I calmed her nerves by telling her that I’d consider not going, but I lied. As terrified as I was, I knew that unless something drastically changed in my routine of lazy depression and Froot Loops, I’d remain in my “current state” for a lot longer than I’d planned. It was this that prompted my desire to hop on that train and head for New York, for better or for worse. 

When I stepped onto the platform at Penn Station, I could taste something in the air besides smog. It was victory, and though it was subtle, it was soon to be mine.

As our group made its way through the busy streets past Chinatown and the on-looking policemen, I was beginning to get antsy. Maybe this wasn’t a good idea after all. Every turn I took, I stepped on someone’s toe, dress, or child. Without a thought, the words “I’m sorry” or “excuse me” escaped my trembling lips until my throat was sore.

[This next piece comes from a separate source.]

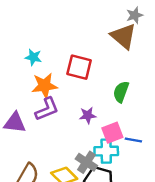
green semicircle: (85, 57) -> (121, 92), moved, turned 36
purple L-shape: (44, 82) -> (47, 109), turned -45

Throughout my struggle to keep up with everyone in my group, I could see their blurry outline moving out of sight.

I could feel the panic bubbling in my chest like a lawn mower starting. My palms were soaking wet. I yelled, but no one could hear me.

I stopped in the middle of the street, paralyzed with my disease, but as I stood there muttering courtesies to the passers-by who came into contact with me, my world changed.

I shut my mouth. The next person to clip my shoulder, didn’t get an “I’m sorry” or an “excuse me” because I realized that I was the only girl in New York who worried enough to give anyone else one. I simply had to stop putting everyone else ahead of myself before I could catch up with the rest of the world.

In my newfound glory, I walked with purpose through the crowds of indifferent New Yorkers until I’d finally reached the slowpokes in our group.

It took years of torment and one day in New York City to finally attain that victory. It’s been over a year since I took that trip, and though I still carry with me the loom of a pending attack, I learned on that smoggy city street in the blink of an eye what I’d been searching for my entire life: self-respect.